What percentage of losses occur in conversion from DC to AC?

Question

I installed 4 solar panels on my roof each of 250 W. And a hybrid inverter (which the seller said can support up to 3000 W). I have got two 175 Ah batteries with it.

Things seemed to be working fine, until I recently found out that I could connect that inverter to the laptop via USB and check different readings.

When I did that, I was amazed to see that it was showing the current coming form the PV (solar panel) is about 550 W. This was when the sun was right in front of the panels. I called the guys who fitted it to see if one panel was dead or something, they checked, and turns out they are all giving 8 A each, so I thought there could be losses in the wire that is connecting the panels to the inverter, however, we checked the voltage right before the wire coming from the panels is plugged into the interver, and it was showing 32 A @ 32 V which is about 1000 W.

The issue is, the inverter still insists that the current coming from the PV is around 500 W.

If I put a load of about 700 W (by turning on all the fans and lights) it starts drawing current from the batteries.

Is this normal? Should I get the inverter checked? Here is the screenshot of the app that came with the inverter showing all the information.

Answer 1

While the panels may be capable of supplying a certain amount of power, this doesn't matter until there is sufficient load to consume that power. So if there is not a sufficient load, the current drawn from the solar panels will drop while the voltage will remain high if there is sufficient sun.

Solar panels need to be presented with an optimum load to maximize the power available from the panel. This is because if too much current is drawn from the panels, the voltage begins to drop. So the inverter tries to find a load that maximizes the power (Volts * Amps) from the panels but only if the inverter requires the power.

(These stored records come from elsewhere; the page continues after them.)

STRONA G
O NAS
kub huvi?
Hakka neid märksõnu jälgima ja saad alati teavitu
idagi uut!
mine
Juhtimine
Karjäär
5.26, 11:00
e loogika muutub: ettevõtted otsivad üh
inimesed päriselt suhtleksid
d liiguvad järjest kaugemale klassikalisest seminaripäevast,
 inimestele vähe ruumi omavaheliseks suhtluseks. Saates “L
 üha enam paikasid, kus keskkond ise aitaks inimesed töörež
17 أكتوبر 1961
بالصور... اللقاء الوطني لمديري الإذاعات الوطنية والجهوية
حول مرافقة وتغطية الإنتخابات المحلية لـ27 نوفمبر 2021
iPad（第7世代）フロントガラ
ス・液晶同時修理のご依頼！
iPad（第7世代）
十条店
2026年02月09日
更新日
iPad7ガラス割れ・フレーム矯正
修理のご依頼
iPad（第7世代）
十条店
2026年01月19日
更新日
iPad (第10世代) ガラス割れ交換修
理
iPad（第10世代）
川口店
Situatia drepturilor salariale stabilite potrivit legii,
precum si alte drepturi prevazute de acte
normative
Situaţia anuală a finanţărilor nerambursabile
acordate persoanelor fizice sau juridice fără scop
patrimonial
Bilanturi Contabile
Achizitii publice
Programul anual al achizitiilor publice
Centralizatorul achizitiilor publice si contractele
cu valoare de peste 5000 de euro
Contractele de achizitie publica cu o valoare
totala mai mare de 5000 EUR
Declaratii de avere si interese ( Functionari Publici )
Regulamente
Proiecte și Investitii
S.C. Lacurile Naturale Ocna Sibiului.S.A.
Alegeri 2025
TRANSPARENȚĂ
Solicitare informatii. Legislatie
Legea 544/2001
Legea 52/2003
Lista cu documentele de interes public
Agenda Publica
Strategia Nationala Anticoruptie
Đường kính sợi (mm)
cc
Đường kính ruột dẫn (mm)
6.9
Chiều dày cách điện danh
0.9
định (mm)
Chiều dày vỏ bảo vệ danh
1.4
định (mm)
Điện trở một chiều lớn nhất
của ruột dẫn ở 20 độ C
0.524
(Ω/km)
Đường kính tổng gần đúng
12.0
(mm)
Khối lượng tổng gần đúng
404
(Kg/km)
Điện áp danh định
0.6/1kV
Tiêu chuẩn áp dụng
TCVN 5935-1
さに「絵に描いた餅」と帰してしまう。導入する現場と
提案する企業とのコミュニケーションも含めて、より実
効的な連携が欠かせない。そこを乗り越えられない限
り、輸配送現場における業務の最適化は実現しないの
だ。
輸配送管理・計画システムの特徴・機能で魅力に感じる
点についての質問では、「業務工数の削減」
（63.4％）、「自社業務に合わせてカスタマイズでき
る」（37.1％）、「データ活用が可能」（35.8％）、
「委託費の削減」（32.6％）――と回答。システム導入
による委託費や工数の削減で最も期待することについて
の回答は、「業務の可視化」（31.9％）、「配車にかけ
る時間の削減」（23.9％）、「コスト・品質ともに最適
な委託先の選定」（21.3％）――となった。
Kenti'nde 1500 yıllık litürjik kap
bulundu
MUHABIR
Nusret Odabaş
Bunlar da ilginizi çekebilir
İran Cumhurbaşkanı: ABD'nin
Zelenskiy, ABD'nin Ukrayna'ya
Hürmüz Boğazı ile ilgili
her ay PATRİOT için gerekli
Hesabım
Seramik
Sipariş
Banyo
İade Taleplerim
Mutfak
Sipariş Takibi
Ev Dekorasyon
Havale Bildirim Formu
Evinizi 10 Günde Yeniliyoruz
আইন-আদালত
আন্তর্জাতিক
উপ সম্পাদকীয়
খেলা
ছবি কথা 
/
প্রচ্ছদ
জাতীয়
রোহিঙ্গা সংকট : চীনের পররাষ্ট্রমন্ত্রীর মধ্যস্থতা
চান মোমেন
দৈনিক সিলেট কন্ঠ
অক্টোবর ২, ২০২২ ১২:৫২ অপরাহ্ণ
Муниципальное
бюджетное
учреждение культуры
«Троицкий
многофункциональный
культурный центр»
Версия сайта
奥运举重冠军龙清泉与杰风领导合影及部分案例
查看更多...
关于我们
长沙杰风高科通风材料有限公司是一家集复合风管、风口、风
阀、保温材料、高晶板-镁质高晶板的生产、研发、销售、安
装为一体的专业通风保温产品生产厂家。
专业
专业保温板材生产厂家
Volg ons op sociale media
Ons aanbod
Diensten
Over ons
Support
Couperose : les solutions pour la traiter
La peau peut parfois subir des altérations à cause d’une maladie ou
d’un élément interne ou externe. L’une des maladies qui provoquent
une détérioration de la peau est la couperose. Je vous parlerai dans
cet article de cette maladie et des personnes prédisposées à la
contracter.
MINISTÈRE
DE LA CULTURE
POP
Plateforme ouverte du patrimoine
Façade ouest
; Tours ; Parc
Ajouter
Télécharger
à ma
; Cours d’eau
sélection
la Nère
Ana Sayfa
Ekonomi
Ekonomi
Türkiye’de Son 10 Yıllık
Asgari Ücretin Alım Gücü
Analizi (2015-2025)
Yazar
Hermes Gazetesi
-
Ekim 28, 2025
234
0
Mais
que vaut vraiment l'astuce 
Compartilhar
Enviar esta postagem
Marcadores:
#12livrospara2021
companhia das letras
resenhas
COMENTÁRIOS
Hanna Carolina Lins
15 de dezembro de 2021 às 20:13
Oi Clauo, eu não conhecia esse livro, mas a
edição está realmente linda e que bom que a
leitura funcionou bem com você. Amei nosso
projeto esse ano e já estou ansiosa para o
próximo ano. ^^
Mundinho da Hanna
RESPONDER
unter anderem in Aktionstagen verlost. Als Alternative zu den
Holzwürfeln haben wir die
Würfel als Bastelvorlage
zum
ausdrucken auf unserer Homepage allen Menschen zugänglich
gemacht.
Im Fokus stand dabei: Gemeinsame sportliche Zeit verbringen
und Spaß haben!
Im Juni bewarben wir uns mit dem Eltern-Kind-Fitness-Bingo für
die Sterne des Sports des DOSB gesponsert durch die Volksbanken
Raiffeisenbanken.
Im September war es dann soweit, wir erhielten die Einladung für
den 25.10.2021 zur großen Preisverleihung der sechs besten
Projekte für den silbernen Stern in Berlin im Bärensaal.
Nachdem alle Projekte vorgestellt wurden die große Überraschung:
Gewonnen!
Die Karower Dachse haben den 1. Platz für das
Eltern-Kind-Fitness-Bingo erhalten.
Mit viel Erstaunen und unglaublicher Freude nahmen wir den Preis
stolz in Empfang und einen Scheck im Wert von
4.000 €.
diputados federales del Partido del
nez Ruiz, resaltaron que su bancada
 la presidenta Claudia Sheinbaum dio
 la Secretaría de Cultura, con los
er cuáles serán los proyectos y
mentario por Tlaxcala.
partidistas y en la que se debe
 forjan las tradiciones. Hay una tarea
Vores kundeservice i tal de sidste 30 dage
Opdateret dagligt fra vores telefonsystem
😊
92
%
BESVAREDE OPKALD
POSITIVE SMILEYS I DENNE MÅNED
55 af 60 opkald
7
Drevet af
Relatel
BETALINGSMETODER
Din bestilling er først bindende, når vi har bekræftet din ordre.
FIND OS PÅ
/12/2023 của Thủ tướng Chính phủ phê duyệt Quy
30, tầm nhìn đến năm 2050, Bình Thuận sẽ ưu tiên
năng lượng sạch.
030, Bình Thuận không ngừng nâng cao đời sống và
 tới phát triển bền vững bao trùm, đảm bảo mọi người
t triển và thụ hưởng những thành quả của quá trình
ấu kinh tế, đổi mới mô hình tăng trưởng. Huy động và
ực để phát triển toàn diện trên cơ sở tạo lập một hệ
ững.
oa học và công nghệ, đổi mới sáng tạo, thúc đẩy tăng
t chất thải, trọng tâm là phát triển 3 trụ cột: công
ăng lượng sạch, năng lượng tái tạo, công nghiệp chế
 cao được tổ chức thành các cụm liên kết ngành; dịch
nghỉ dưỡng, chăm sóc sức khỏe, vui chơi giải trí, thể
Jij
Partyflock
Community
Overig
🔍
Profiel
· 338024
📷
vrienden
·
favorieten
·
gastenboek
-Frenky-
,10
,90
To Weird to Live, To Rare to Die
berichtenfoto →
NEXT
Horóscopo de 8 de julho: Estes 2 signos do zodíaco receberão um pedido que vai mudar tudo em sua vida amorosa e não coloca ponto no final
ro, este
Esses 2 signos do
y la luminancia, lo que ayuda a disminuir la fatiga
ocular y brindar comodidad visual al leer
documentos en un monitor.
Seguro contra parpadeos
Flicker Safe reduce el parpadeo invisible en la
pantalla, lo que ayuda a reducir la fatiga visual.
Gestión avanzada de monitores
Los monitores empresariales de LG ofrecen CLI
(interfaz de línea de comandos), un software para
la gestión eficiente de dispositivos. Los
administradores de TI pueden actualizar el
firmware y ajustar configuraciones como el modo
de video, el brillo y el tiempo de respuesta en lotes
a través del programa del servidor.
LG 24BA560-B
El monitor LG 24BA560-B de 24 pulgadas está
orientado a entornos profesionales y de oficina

This is called MPPT - Maximum Power Point Tracking.

In the screenshot that you posted your inverter is consuming 416 watts (26 volts * 16 amps) from your panels. Some of this is going toward the AC load on the inverter (289 watts), some is being used to charge the battery that is at 80% of capacity, and the remainder is inverter/charger inefficiencies. Nothing seems out of order.

In an inverter/charger system, you have two primary sources of inefficiency: the battery charging circuit that must regulate the solar panel voltage to match the desired charge voltage profile and the AC inverter that converts the DC bus to AC. When you are drawing power from the battery, you are effectively multiplying the efficiencies (1-inefficiency) of these two subsystems albiet over a longer time frame generally.

If you would like to test your system more rigorously, pick a day when there is full and directly overhead sun. Make sure the battery is fully charged so that all solar power is available for the AC inverter. Make certain the solar panels are clean. Then start to add AC loads to test how much power your system is able to deliver from solar alone.

Your solar panels can only provide 1000 watts (4 panels * 250 watts) of power to the inverter. And this is under optimal conditions. If you assume 90% inverter and infrastructure efficiency, the maximum power the solar alone could provide is 900 watts. After that the inverter will begin to draw power from the battery. If we assume 5 hours of usable sunlight per day, this means that your system is capable of supplying a maximum of 4500 Watt-hours of energy on an average daily basis. If some of this is drawn from the battery, this number is reduced due to the stacked inefficiencies explained earlier.